> [QUOTED TEXT]:
Today’s From the Seminaries focuses on new academic programs at:
Midwestern Baptist Theological Seminary
Southern Baptist Theological Seminary
Midwestern launches ‘The Residency’ Ph.D.
KANSAS CITY, Mo. (BP) — A new facet of Midwestern Baptist Theological Seminary’s doctoral program aims to provide the context of campus life for students to make immediate application of their academic training.
Starting in the fall of 2017, “The Residency” will serve doctor of philosophy (Ph.D.) students who have the freedom to pursue their degree within the community of Midwestern’s campus in Kansas City, Mo.
The Residency “complements and expands our current Ph.D. offerings,” MBTS President Jason Allen said in a Nov. 1 announcement. “The program is limited to 25 students per year, and it affords students who can relocate to campus key offerings such as mentorship, community and experience.”
The Residency combines the best aspects of the American Ph.D. program and the traditional United Kingdom doctoral model by merging independent advanced theological research with cohort-based mentorship and oversight by adding regular, intensive engagement with faculty and other theological leaders within the everyday rhythm of the Midwestern’s on-campus ministry culture.
“In all, this experience will get them on a trajectory of study that qualifies them specifically for a future in theological education or Christian higher education,” Allen said.
Allen further noted that Ph.D. students participating in The Residency will be able to accomplish their degree in an expedited timeframe.

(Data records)
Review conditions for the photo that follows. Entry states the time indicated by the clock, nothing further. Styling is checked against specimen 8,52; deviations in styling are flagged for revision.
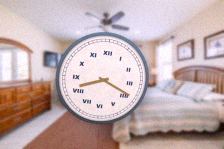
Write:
8,19
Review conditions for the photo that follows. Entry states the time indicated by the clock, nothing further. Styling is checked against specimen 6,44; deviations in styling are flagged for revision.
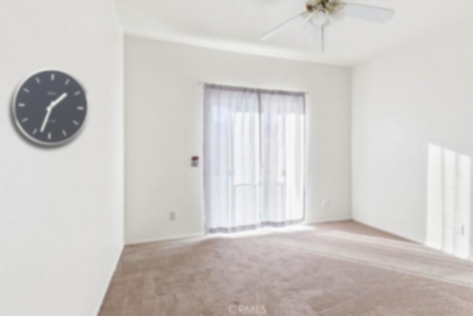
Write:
1,33
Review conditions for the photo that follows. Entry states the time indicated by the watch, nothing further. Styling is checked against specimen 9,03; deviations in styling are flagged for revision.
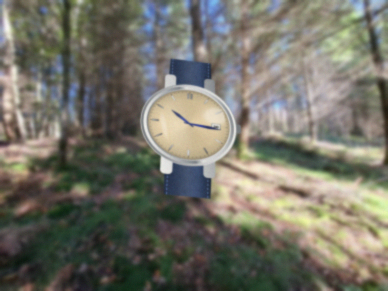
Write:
10,16
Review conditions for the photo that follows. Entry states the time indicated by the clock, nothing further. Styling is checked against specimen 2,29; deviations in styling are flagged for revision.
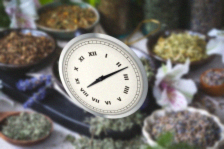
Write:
8,12
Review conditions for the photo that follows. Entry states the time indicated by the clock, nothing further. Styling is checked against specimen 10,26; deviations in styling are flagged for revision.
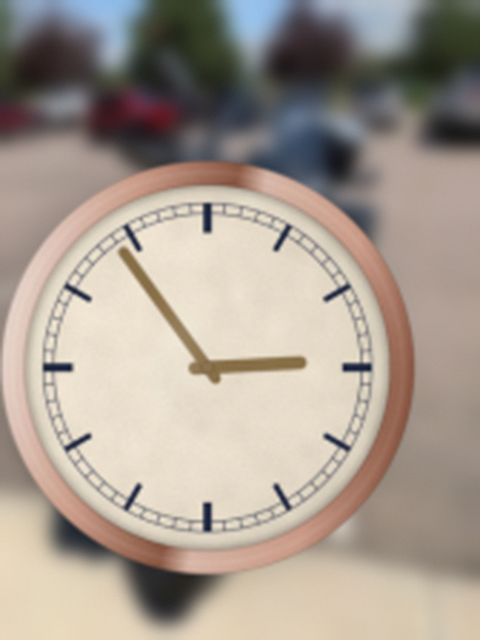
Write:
2,54
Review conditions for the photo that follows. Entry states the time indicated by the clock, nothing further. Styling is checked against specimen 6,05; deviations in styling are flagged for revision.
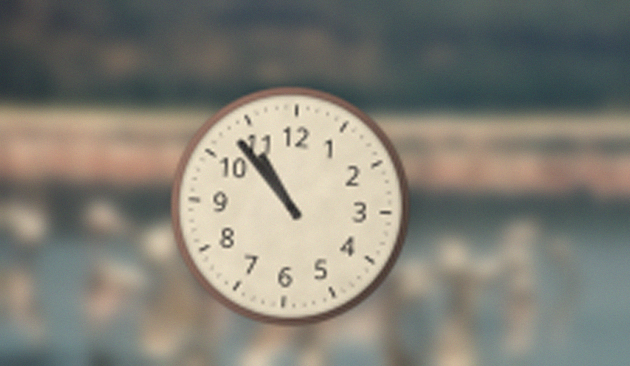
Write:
10,53
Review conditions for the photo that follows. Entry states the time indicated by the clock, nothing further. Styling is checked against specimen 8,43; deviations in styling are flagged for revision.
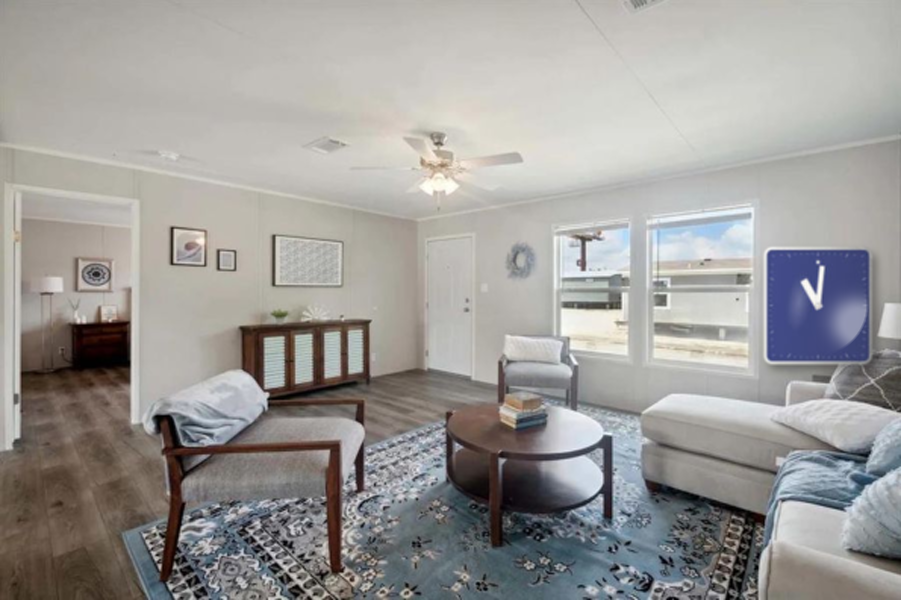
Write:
11,01
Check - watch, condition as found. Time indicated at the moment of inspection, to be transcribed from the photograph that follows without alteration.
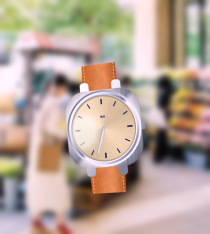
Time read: 6:33
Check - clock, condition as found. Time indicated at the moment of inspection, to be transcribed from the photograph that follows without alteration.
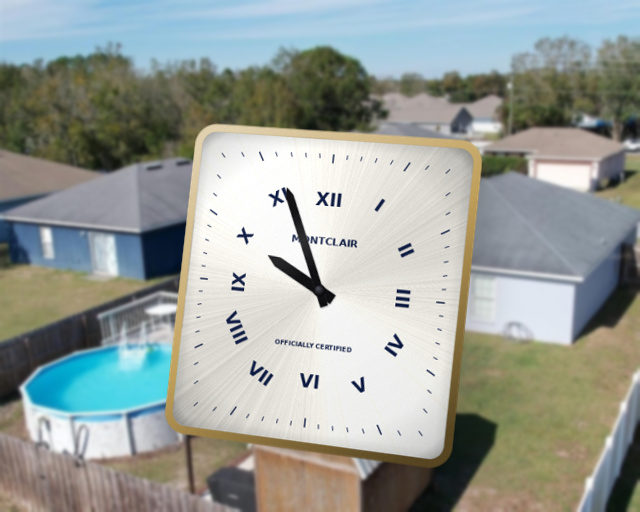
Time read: 9:56
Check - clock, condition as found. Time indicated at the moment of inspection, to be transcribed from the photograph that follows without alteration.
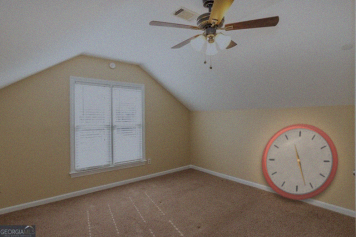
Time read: 11:27
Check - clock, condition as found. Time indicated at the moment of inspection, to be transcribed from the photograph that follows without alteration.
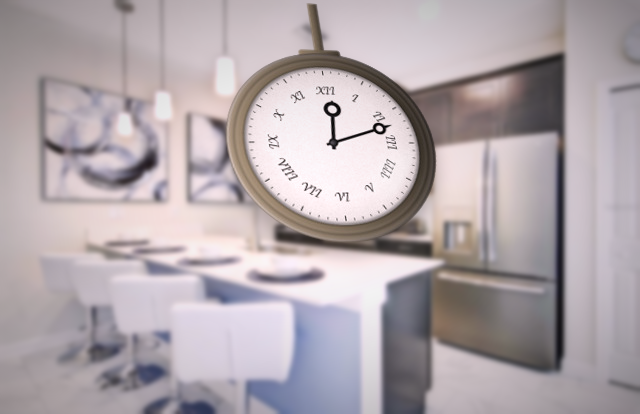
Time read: 12:12
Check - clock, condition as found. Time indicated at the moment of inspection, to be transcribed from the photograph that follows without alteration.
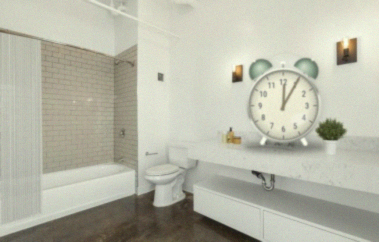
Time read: 12:05
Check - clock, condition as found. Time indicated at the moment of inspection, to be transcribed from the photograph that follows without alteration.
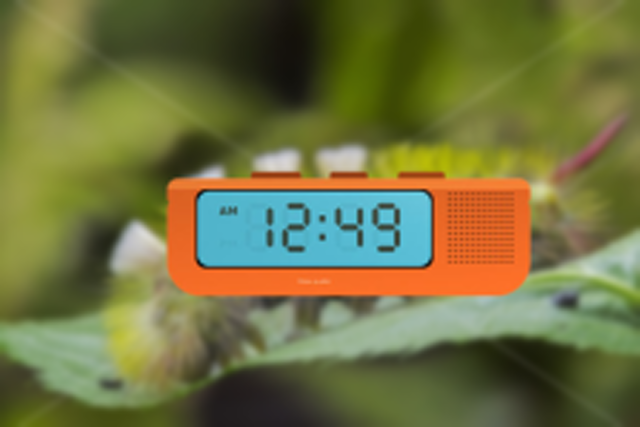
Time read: 12:49
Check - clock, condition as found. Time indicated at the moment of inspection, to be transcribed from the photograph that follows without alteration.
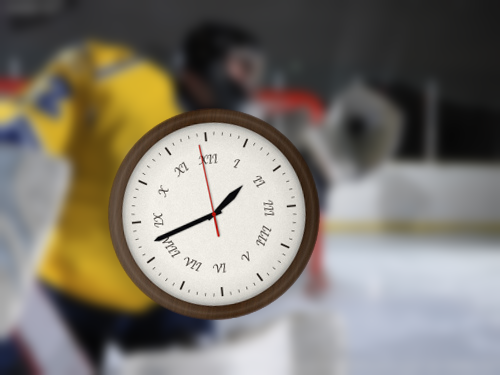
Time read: 1:41:59
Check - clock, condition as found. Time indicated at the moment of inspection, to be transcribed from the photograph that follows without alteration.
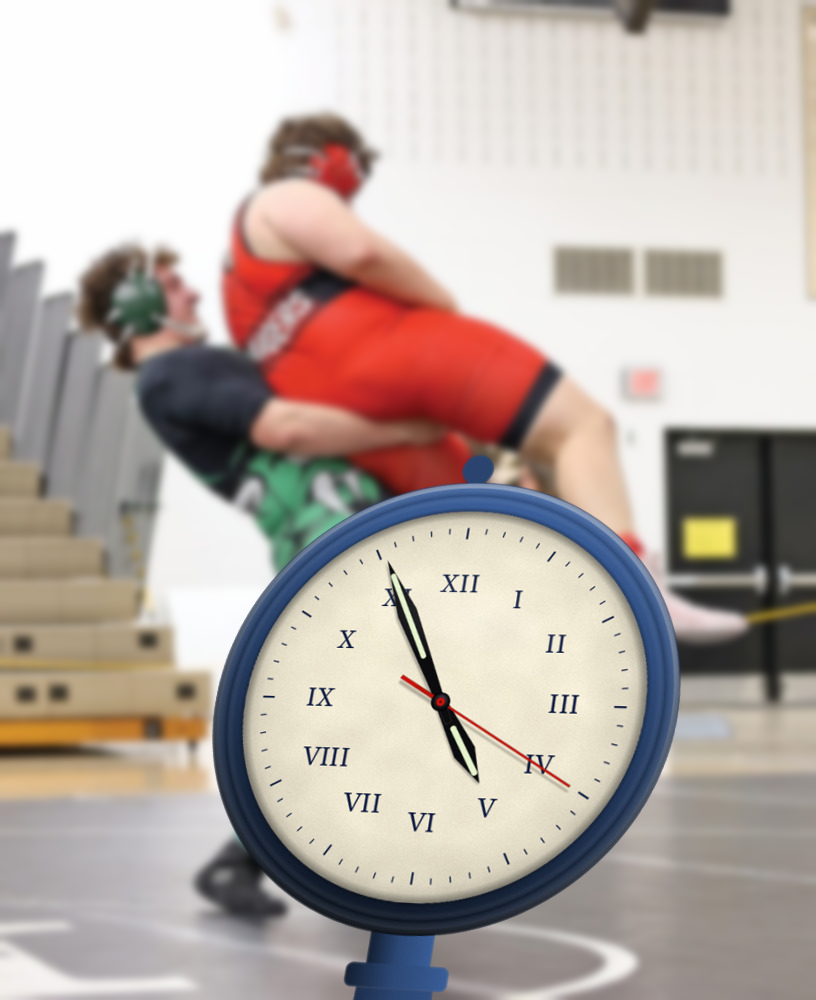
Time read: 4:55:20
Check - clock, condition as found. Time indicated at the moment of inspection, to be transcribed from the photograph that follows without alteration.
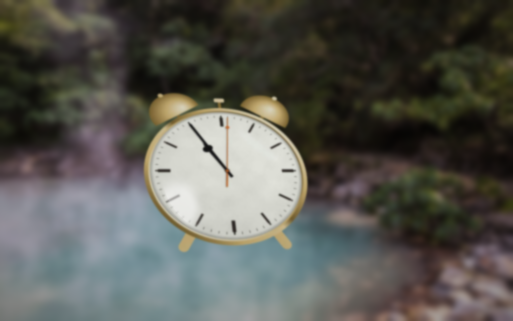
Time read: 10:55:01
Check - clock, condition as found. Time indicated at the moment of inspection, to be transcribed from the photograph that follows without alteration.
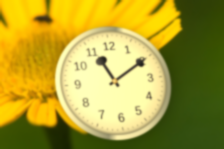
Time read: 11:10
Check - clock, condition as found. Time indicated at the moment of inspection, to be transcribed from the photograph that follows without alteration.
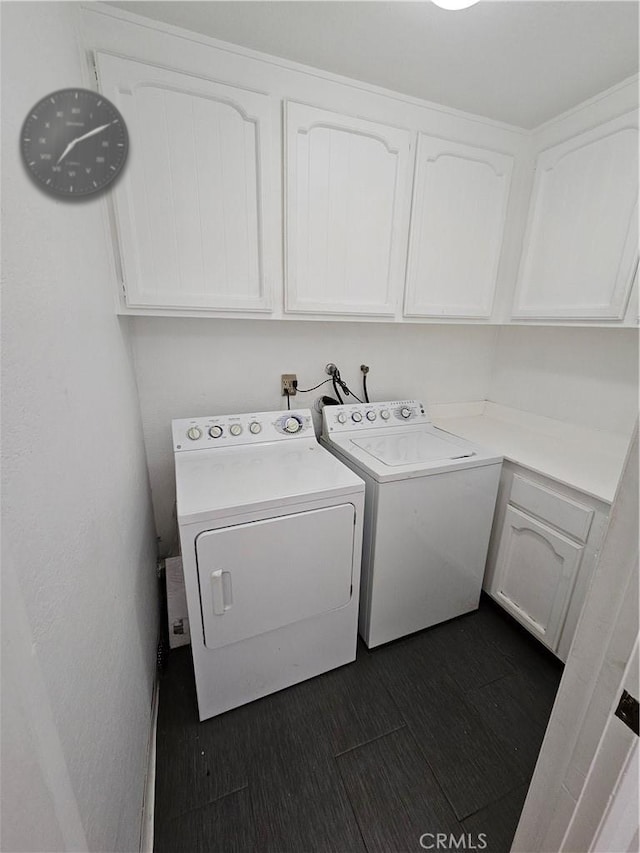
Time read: 7:10
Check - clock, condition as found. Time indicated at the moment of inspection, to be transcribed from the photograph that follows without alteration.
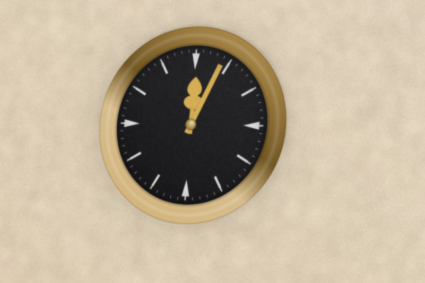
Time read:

> [STATED EXERCISE 1]: In the seminary article, what is the yearly limit on students in The Residency?
> [STATED EXERCISE 2]: Pick up the seminary article after its last sentence and continue it.
The listing comes from a separate source.

> [EXERCISE OUTPUT 1]: The program is limited to 25 students per year.

> [EXERCISE OUTPUT 2]:
“They are not working two jobs or three jobs, or even one fulltime job,” Allen said, “but they are coming here with the expressed intent of moving through the Ph.D. program quickly and to be well-equipped along the way.”
Provost Jason Duesing noted that many students who applied or participated in the seminary’s modular-based Ph.D. program often asked if attending in residence was an option. He said the answer has always been “Yes” but now The Residency enhances the existing program by providing on-ground opportunities for these students.
One significant enhancement for students in The Residency is earning a graduate certificate in theological education as part of the program, Duesing said.
The graduate certificate in theological higher education is a 12-hour certificate students earn as part of their studies, which formally signals the training they’ve received for teaching in institutions of higher learning. This includes classroom experience in lecturing and grading, administrative equipping and preparation for writing, publishing and other content-based resourcing that will give graduates of The Residency an advantage in consideration with academic employers.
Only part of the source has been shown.